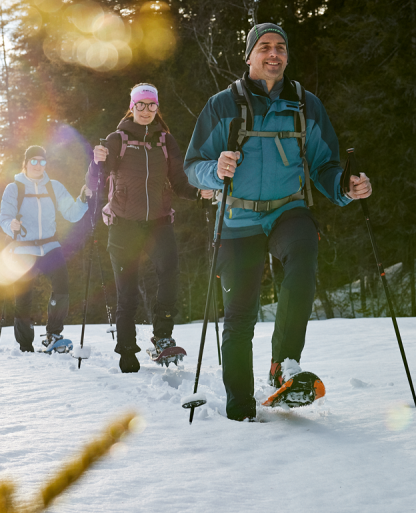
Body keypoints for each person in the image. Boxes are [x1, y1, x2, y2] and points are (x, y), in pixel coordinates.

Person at [183, 23, 373, 421]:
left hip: (288, 208)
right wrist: (214, 168)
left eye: (281, 48)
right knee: (240, 312)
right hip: (238, 213)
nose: (274, 54)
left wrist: (345, 186)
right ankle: (239, 406)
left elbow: (325, 165)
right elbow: (192, 166)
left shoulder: (306, 105)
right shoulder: (222, 105)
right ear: (249, 55)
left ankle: (284, 365)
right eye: (265, 47)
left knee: (303, 262)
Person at [88, 83, 213, 373]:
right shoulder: (116, 139)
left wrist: (198, 193)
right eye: (141, 105)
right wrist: (96, 163)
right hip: (123, 225)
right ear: (132, 107)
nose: (146, 110)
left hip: (158, 222)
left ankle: (163, 337)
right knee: (127, 291)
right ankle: (127, 349)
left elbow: (180, 181)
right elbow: (96, 180)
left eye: (151, 105)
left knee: (169, 275)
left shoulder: (165, 142)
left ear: (157, 108)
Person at [0, 145, 88, 353]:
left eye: (42, 161)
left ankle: (54, 334)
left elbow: (71, 213)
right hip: (23, 249)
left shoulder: (54, 187)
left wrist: (83, 199)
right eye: (34, 161)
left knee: (62, 287)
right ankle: (25, 345)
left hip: (49, 246)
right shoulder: (14, 188)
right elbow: (5, 217)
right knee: (23, 298)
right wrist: (11, 225)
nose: (38, 165)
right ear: (26, 163)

§ Goal of the exercise
What you return should match the entries word for word, pictures aside.

§ Solved problem
Body keypoints for each person in the image. Boxes are [x1, y1, x2, y2] and points are (x, y), in pixel coordinates.

Person at [183, 23, 373, 421]:
left hip: (288, 208)
right wrist: (214, 168)
left eye: (281, 48)
right knee: (240, 312)
right hip: (238, 213)
nose: (274, 54)
left wrist: (345, 186)
right ankle: (239, 406)
left elbow: (325, 165)
right elbow: (192, 166)
left shoulder: (306, 105)
right shoulder: (222, 105)
right ear: (249, 55)
left ankle: (284, 365)
right eye: (265, 47)
left knee: (303, 262)
Person at [88, 83, 213, 373]:
right shoulder: (116, 139)
left wrist: (198, 193)
right eye: (141, 105)
right wrist: (96, 163)
right hip: (123, 225)
right ear: (132, 107)
nose: (146, 110)
left hip: (158, 222)
left ankle: (163, 337)
right knee: (127, 291)
right ankle: (127, 349)
left elbow: (180, 181)
right elbow: (96, 180)
left eye: (151, 105)
left knee: (169, 275)
left shoulder: (165, 142)
left ear: (157, 108)
Person at [0, 145, 88, 353]:
left eye: (42, 161)
left ankle: (54, 334)
left elbow: (71, 213)
right hip: (23, 249)
left shoulder: (54, 187)
left wrist: (83, 199)
right eye: (34, 161)
left knee: (62, 287)
right ankle: (25, 345)
left hip: (49, 246)
right shoulder: (14, 188)
right elbow: (5, 217)
right knee: (23, 298)
right wrist: (11, 225)
nose: (38, 165)
right ear: (26, 163)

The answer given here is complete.